Hyperflex loci of hypersurfaces
Cristina Bertone, Martin Weimann
TL;DR
This work extends the classical study of flex loci to higher contact orders by introducing and analyzing the $k$-flex locus $V_k$ for general degree $d$ hypersurfaces $V\subset \mathbb{P}^n$. The authors develop an incidence framework via $\Gamma_k$ and its projection to the incidence base $\Phi$, then tie the geometry to a vector bundle of relative principal parts $\mathcal{E}^{k-1}(d)$ on $\Phi$. They prove precise dimensional results for $V_k$ and provide an explicit degree formula $\deg(V_k)=N_k(n,d)$ computed from the top Chern class $c_k(\mathcal{E}^{k-1}(d))$, using Schubert calculus on $\mathbb{G}(1,n)$ and Catalan trapezoids to obtain closed expressions. The results recover the classical flex locus case $k=n+1$ (BDSW) and describe the largest ruled subvariety $V_{\infty}$, including its nonemptiness criteria and explicit line counts in low-degree scenarios.

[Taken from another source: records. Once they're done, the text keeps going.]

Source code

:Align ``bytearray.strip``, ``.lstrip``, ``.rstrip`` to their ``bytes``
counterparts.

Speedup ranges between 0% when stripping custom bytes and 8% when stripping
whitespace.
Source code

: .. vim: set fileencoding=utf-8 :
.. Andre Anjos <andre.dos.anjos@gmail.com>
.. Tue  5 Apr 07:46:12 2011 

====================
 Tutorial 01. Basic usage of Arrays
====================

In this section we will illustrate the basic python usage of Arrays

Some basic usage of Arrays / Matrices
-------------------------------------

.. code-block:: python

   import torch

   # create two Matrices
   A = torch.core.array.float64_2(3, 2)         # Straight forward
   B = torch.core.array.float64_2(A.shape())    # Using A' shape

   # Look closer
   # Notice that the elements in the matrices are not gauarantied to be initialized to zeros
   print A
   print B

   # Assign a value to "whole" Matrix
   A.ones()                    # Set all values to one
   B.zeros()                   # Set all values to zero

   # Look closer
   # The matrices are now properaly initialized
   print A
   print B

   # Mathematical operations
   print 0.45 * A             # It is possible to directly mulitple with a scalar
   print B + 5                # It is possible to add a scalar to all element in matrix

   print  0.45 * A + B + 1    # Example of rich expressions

Overall, the paper delivers a complete framework for higher-order contact loci in hypersurfaces, combining incidence geometry, Chern-class computations, and explicit combinatorial tools to yield exact dimensional and degree formulas.
Abstract
The $k$-flex locus of a projective hypersurface $V\subset \mathbb P^n$ is the locus of points $p\in V$ such that there is a line with order of contact at least $k$ with $V$ at $p$. Unexpected contact orders occur when $k\ge n+1$. The case $k=n+1$ is known as the classical flex locus, which has been studied in details in the literature. This paper is dedicated to compute the dimension and the degree of the $k$-flex locus of a general degree $d$ hypersurface for any value of $k$. As a corollary, we compute the dimension and the degree of the biggest ruled subvariety of a general hypersurface. We show moreover that through a generic $k$-flex point passes a unique $k$-flex line and that this line has contact order exactly $k$ if $k\le d$. The proof is based on the computation of the top Chern class of a certain vector bundle of relative principal parts, inspired by and generalizing a work of Eisenbud and Harris.